The area that is deffinately low pressure it the back panel especially with the spoiler breaking up the airflow.
Its all about having a higher pressure one side of the rad more than the other
The greater the pressure difference, the more airflow and greater cooling
These are interesting
AutoSpeed - Undertrays, Spoiler & Bonnet Vents, Part 2
AutoSpeed - Blowing the Vortex, Part 1
That area looks like it would be high pressure and would act against the air being scooped up from below.
The area that is deffinately low pressure it the back panel especially with the spoiler breaking up the airflow.
Its all about having a higher pressure one side of the rad more than the other
The greater the pressure difference, the more airflow and greater cooling
These are interesting
AutoSpeed - Undertrays, Spoiler & Bonnet Vents, Part 2
AutoSpeed - Blowing the Vortex, Part 1
#204
Often the radiator was put in the back for weight distribution purposes -
eg - better traction/ weight distribution on a RWD mk1 / 2 Escort rally car or to help balance the front-heavy Audi quattro
As sierra1off has said - if the inlet is in a realatively high pressure area, and the outlet in a low pressure area - flow will occur - the highest pressure area is the front of the car (grill etc) everything else is medium/ in-between - the back panel is the lowest pressure area, as long as the exit is at the extreme back of the car, (eg, back panel) this low pressure area will "suck" the air through ducts of any shape or size on the top, bottom or sides of the car, with or without nrca ducts, big scoops etc
Because when the car moves through the air a low pressure area is formed at the rear of the car (realative to the top, bottom, or sides)

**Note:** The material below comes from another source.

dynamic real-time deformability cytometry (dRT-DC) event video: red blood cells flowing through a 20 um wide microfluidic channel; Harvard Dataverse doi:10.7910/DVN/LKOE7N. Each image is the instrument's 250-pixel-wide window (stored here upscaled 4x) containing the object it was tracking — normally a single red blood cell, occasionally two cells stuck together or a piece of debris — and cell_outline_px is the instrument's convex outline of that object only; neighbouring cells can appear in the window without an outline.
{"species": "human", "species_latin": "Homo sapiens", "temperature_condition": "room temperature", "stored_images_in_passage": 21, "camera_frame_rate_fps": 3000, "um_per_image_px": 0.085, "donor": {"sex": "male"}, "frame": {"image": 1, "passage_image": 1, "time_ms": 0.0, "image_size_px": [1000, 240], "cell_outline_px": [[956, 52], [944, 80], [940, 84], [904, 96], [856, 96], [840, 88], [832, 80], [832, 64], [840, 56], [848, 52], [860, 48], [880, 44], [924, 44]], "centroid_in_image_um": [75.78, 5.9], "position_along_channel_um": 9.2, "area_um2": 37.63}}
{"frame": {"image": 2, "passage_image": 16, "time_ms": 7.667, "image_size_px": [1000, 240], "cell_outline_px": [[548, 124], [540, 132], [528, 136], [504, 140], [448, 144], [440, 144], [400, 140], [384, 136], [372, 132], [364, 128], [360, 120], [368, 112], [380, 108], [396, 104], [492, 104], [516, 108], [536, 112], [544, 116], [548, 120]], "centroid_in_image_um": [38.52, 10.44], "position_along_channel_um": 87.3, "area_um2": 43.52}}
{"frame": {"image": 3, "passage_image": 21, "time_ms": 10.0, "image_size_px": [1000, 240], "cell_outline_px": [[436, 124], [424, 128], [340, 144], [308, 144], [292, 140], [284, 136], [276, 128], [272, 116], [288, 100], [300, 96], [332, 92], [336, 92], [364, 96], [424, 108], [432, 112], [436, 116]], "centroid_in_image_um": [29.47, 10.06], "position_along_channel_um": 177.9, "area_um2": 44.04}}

If the inlets are lower than the outlet/s, the the heat rises (a "chimny" effect) out of the outlet/s aiding cooling without fans even when the car is stationary, if this is the "wroing way round", it can cause problems or a reverse flow situation or this effect may work against the flow of the fan/s or the normal flow of the air when the car is moving
An electronically controlled electric waterpump does not need a thermostat, the temprature is controlled by switching the pump off/ on or turning it up/down automatically to reach a pre - determined (adjustable) temprature, the electric waterpump only works on demand/ proportional to need, and does not "rob" any power from the engine, the pump can be set to run after the engine is turned off and often the radiator fan/s can be dispensed with (saving weight- they only work under about 40mph in an efficiently vented system, anyway) it is more expensive than a mechanical pump but is more effective and is easier/ quicker to change - a lot of hot rods/ dragsters use them and some rally cars/ track cars - if i was building a rear mounted radiator - i would use an electric pump - i used one on my (front mounted radiator) project.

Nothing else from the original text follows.